--- EXERCISE REQUIREMENTS ---
The text on generating OPF decks with Claude structured outputs names a setting that Claude requires on every object. What is it?

--- TEXT SEGMENT ---

Use Claude structured outputs to make the model return OPF-shaped JSON that validates against the canonical schema.

How it works

Claude's structured outputs constrain the response to a JSON Schema passed in output_config.format, so the model returns a deck that matches the schema's shape. Save the result as *.opf.json, validate it, and hand it to any OPF renderer.

Claude's structured outputs require additionalProperties: false on every object. Unlike OpenAI strict mode, optional properties stay optional — no nullable workarounds needed, which keeps the schema closer to plain OPF.

Output schema

This is a compact starter schema, not the full OPF schema. Use the schema reference when you need more OPF fields such as narratives, design hints, or multi-audience metadata.

claude-opf.schema.json
{
  "type": "object",
  "description": "An Open Presentation Format deck. Generate one valid OPF JSON presentation document.",
  "properties": {
    "$schema": {
      "type": "string",
      "enum": [
        "https://openpresentation.org/schema/opf/v1"

--- MATERIAL PROVIDED ---
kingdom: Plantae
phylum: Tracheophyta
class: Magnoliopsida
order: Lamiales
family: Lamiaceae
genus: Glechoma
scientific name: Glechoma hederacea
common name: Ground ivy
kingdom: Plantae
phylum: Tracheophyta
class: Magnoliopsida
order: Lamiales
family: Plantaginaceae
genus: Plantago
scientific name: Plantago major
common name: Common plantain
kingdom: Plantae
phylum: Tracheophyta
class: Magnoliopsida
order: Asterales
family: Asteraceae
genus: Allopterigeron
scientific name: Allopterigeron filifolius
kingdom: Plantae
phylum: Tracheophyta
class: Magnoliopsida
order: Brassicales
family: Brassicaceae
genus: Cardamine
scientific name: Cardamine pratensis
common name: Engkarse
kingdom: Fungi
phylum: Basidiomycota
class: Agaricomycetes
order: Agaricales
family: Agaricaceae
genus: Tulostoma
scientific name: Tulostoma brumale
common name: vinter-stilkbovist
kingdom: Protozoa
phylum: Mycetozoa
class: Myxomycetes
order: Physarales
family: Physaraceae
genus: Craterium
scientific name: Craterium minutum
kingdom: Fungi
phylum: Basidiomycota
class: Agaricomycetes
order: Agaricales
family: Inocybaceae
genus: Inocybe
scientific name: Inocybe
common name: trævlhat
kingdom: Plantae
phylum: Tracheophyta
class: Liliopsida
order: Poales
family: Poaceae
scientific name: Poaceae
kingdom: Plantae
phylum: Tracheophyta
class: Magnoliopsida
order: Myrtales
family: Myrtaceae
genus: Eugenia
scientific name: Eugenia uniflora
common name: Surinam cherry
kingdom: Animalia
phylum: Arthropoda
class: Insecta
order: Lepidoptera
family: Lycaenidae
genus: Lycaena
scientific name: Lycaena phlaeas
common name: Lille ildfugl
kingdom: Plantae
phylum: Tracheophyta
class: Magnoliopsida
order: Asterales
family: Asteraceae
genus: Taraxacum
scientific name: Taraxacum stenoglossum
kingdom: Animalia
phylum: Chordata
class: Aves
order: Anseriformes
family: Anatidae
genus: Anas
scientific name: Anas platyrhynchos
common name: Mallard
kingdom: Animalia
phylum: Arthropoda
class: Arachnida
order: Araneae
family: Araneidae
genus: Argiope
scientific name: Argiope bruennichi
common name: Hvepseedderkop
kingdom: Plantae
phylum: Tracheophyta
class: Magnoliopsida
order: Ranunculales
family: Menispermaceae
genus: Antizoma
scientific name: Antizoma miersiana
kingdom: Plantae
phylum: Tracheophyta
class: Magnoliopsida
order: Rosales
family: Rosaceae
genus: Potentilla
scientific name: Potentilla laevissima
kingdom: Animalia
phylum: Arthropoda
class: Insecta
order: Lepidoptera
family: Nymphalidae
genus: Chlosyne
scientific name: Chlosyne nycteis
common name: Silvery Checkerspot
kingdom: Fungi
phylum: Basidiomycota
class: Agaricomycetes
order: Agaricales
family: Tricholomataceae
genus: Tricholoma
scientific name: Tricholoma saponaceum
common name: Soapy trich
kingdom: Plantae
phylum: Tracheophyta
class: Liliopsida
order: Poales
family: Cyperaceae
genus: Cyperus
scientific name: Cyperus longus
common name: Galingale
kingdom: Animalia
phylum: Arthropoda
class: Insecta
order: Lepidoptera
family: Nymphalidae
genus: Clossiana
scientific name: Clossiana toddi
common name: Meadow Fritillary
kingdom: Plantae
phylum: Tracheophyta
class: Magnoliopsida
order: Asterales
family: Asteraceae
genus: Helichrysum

--- RESPONSE TO THE EXERCISE ---
additionalProperties: false